Work required: Every line in the records below with the string "онлайн" is to be copied out.

____

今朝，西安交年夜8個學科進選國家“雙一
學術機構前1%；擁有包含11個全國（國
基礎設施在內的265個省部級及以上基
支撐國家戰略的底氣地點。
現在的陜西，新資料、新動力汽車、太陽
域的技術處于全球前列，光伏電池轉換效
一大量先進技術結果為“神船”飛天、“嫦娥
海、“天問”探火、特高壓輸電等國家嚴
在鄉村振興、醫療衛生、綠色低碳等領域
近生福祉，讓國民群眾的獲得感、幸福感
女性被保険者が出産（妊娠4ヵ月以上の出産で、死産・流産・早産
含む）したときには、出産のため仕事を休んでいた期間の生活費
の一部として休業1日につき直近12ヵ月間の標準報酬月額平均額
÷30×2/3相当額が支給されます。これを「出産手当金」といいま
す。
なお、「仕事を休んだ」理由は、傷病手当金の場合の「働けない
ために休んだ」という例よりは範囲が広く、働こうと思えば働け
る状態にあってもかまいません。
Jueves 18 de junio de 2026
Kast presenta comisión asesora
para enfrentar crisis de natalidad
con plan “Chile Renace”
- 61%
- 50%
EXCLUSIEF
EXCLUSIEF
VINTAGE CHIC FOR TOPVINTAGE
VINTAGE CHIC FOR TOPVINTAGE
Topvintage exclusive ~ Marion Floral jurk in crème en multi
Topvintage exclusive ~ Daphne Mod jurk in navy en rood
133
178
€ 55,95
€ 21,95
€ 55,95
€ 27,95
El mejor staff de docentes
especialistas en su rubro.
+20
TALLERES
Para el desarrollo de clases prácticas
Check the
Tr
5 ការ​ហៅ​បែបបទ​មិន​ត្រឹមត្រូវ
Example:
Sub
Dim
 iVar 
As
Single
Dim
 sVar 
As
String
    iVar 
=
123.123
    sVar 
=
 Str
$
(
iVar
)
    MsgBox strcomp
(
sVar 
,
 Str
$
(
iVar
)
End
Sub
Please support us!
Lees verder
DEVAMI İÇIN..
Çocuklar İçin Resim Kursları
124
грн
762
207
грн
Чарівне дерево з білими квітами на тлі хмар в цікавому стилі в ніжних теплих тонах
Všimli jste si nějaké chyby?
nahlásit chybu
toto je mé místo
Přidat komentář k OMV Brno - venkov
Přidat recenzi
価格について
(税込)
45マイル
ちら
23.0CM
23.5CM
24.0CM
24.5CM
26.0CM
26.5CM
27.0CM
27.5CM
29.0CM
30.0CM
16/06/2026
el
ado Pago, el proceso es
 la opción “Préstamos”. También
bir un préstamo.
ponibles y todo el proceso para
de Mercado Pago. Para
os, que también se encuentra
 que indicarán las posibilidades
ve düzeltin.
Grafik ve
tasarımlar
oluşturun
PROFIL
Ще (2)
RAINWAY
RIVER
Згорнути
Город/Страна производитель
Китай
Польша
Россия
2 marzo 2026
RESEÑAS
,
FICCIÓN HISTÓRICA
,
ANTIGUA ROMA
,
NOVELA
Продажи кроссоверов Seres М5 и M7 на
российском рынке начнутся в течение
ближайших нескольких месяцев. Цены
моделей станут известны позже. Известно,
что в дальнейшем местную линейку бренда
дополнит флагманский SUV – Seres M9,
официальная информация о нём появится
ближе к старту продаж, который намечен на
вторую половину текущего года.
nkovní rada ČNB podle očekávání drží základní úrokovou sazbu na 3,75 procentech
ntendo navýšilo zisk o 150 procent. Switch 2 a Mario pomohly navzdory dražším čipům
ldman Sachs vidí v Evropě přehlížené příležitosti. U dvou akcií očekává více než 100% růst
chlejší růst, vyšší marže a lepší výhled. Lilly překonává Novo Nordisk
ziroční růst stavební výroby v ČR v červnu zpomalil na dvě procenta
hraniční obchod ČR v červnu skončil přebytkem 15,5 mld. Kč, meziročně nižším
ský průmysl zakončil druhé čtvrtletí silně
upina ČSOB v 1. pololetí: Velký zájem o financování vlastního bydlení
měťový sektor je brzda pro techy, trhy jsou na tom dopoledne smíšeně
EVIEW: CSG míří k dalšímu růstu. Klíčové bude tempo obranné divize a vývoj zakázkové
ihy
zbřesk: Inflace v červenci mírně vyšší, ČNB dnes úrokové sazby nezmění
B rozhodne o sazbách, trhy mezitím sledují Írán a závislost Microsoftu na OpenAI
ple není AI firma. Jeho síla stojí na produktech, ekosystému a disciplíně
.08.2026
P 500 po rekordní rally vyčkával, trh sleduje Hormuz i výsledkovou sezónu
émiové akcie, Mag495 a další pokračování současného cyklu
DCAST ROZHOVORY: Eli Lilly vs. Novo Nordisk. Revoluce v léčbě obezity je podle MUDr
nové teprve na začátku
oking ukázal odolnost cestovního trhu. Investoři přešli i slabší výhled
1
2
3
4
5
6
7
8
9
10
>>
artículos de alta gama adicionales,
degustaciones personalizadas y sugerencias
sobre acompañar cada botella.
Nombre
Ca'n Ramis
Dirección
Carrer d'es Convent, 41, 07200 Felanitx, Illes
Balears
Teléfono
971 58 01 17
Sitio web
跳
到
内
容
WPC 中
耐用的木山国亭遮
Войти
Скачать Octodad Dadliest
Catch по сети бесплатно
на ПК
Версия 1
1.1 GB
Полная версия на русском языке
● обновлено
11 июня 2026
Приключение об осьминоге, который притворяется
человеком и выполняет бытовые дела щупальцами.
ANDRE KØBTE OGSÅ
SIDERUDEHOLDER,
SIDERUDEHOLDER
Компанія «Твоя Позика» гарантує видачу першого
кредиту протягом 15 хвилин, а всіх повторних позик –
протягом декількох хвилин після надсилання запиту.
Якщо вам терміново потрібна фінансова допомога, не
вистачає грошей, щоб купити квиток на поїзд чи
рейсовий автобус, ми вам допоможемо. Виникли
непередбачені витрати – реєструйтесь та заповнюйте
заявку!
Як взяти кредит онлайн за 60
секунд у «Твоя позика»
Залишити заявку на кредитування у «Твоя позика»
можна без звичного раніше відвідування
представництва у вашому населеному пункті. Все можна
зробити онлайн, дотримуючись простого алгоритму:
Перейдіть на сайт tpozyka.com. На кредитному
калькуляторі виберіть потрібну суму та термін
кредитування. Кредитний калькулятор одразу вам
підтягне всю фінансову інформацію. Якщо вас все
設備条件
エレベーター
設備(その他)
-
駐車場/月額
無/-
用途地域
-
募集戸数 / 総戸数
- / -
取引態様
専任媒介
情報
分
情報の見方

____

Result of the exercise:
Як взяти кредит онлайн за 60
зробити онлайн, дотримуючись простого алгоритму:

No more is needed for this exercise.